GIVEN INSTRUCTION A => Reproduce the part of the software to-do list that opens with the words containing "If a client" and closes with "pretty underwater colors.", copying it character for character.

Add batch features to ops web

The Windows installer sometimes leave boinc.# files in the BOINC
directory.  This is likely due to the installer not being able to
delete the old boinc.dll file

If a client connects to the scheduling server using default prefs,
use the stored user prefs for determining how much work to send

Windows client crashes if application fails to start up (CreateProcess)

get preferences works, but is slightly confusing - you have to go to
projects, right click on "get preferences", and then exit/restart boinc
before I get to see my new pretty underwater colors.

"suspend" seems to suspend, but after restart the CPU time jumped up
by a significant amount.  This is because Windows 9x uses GetTickCount
for CPU time.

"Retry transfers now" feature, especially for dialup users

-----------------------
LONG-TERM IDEAS AND PROJECTS
-----------------------

use https for login (don't sent account ID or password in clear)

CPU benchmarking
    This should be done by a pseudo-application
    rather than by the core client.
    This would eliminate the GUI-starvation problem,
    and would make it possible to have architecture-specific
    benchmarking programs (e.g. for graphics coprocessor)
    or project-specific programs.

investigate binary diff mechanism for updating persistent files

verify support for > 4 GB files everywhere

use FTP instead of HTTP for file xfer??
    measure speed diff

Local scheduling
    more intelligent decision about when/what to work on
    - monitor VM situation, run small-footprint programs
        even if user active
    - monitor network usage, do net xfers if network idle
        even if user active

The following would require client to accept connections:
    - clients can act as proxy scheduling server
    - exiting client can pass work to another client
    - client can transfer files to other clients

User/host "reputation"
    keep track of % results bad, %results claimed > 2x granted credit
    both per-host and per-user.
    Make these visible to project, to that user (only)

Storage validation
    periodic rehash of persistent files;
    compare results between hosts

Include account ID in URL for file xfers
    This would let you verify network xfers by scanning web logs
    (could use that to give credit for xfers)

WU/result sequence mechanism
    design/implement/document

Multiple application files
    document, test

Versioning
    think through issues involved in:
    compatibility of core client and scheduling server
    compatibility of core client and data server
    compatibility of core client and app version
    compatibility of core client and client state file?
    Need version numbers for protocols/interfaces?
    What messages to show user?  Project?

Persistent files
    test
    design/implement test reporting, retrieval mechanisms
    (do this using WU/results with null application?)

NET_XFER_SET
    review logic; prevent one stream for starving others

Other user preferences:
    memory restrictions
    process priority, CPU affinity
    show disk usage as two pie charts (one for overall, one for per project)

DATA SECTION =>

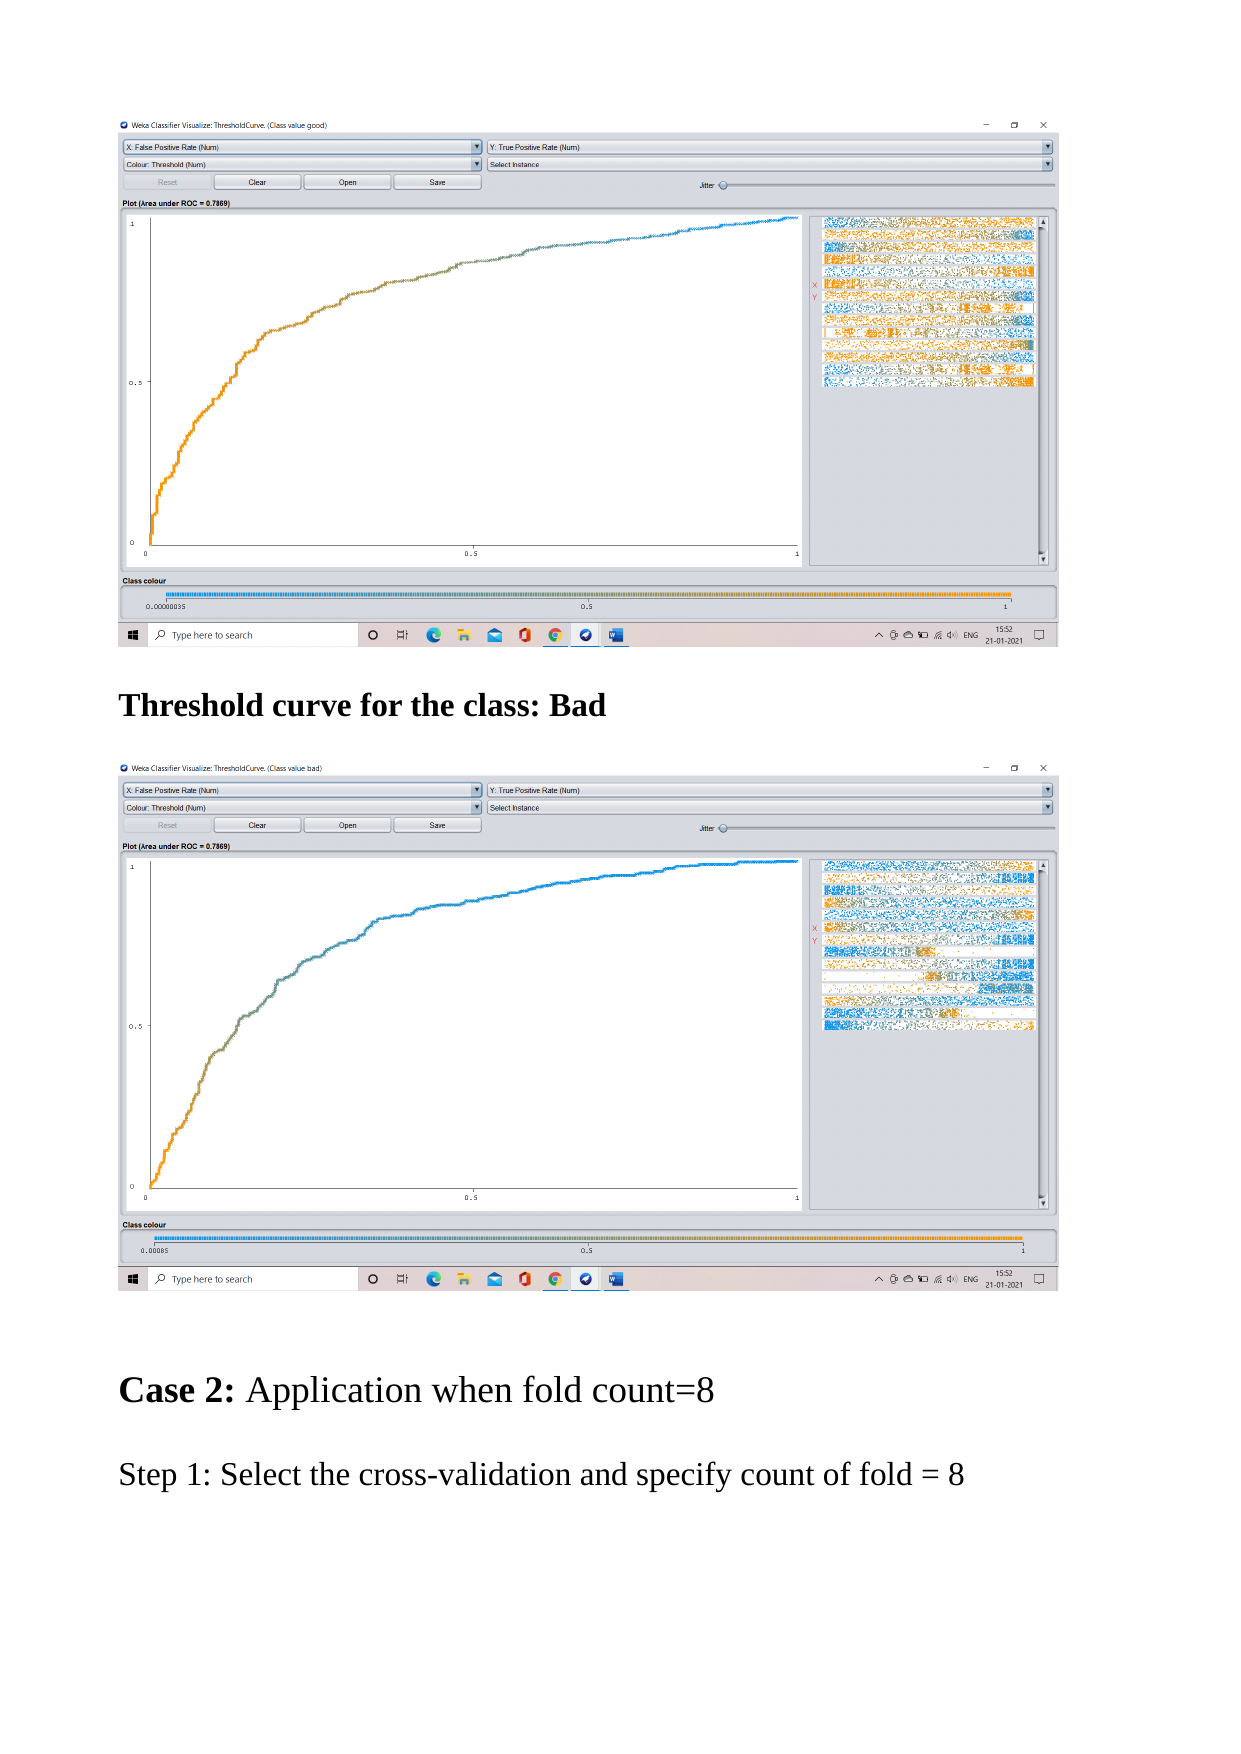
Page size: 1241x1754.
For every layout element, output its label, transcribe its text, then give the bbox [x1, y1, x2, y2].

...

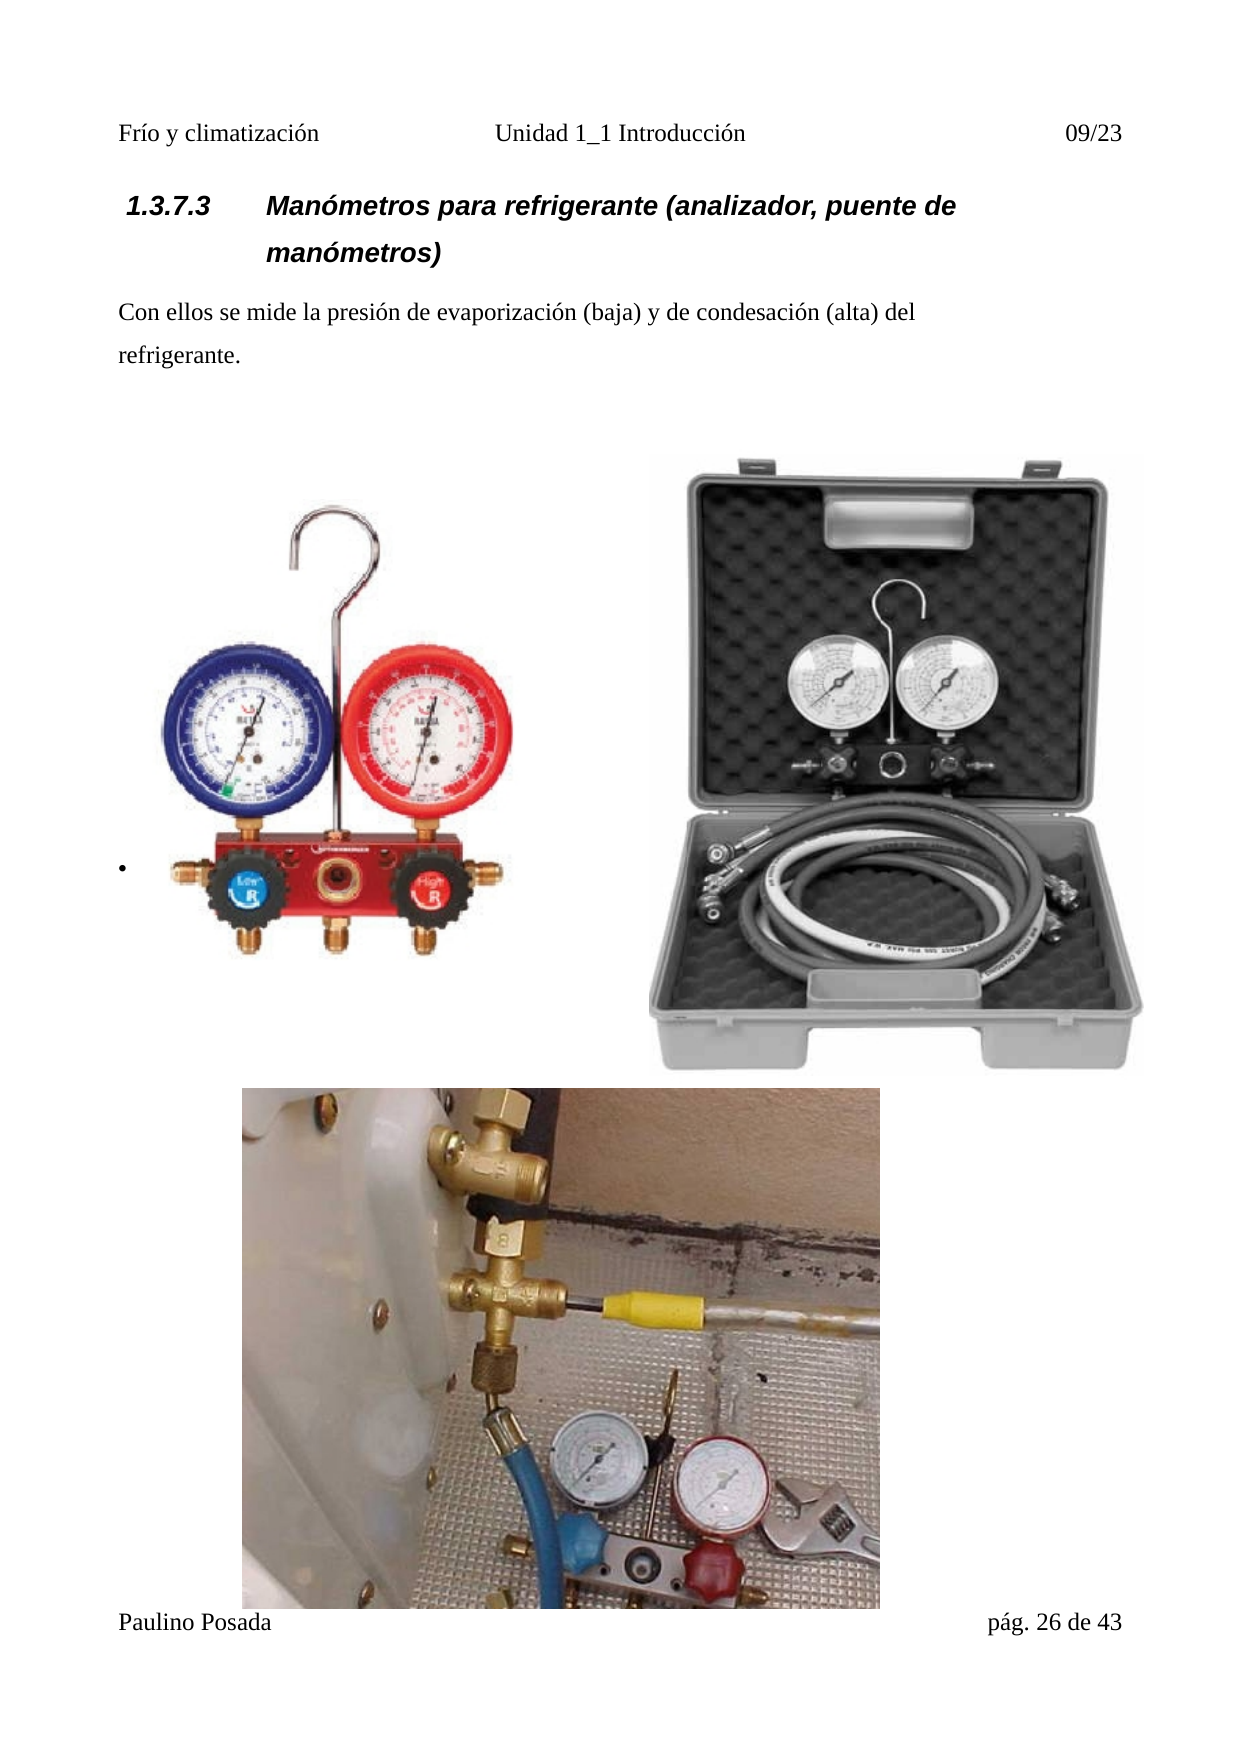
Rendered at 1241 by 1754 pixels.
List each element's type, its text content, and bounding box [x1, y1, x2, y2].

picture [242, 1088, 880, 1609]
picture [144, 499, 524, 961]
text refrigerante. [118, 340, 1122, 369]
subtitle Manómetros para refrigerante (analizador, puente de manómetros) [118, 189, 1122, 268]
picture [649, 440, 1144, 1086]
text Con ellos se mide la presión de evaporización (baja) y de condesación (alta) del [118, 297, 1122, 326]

GIVEN INSTRUCTION B => Render the lines in the entries, from the line containing "Page size: 1241x1754." through the line containing "For every layout", as a numbered list with blank lines omitted.

TASK SOLUTION A =>
If a client connects to the scheduling server using default prefs,
use the stored user prefs for determining how much work to send

Windows client crashes if application fails to start up (CreateProcess)

get preferences works, but is slightly confusing - you have to go to
projects, right click on "get preferences", and then exit/restart boinc
before I get to see my new pretty underwater colors.

TASK SOLUTION B =>
1. Page size: 1241x1754.
2. For every layout element, output its label, transcribe its text, then give the bbox [x1, y1, x2, y2].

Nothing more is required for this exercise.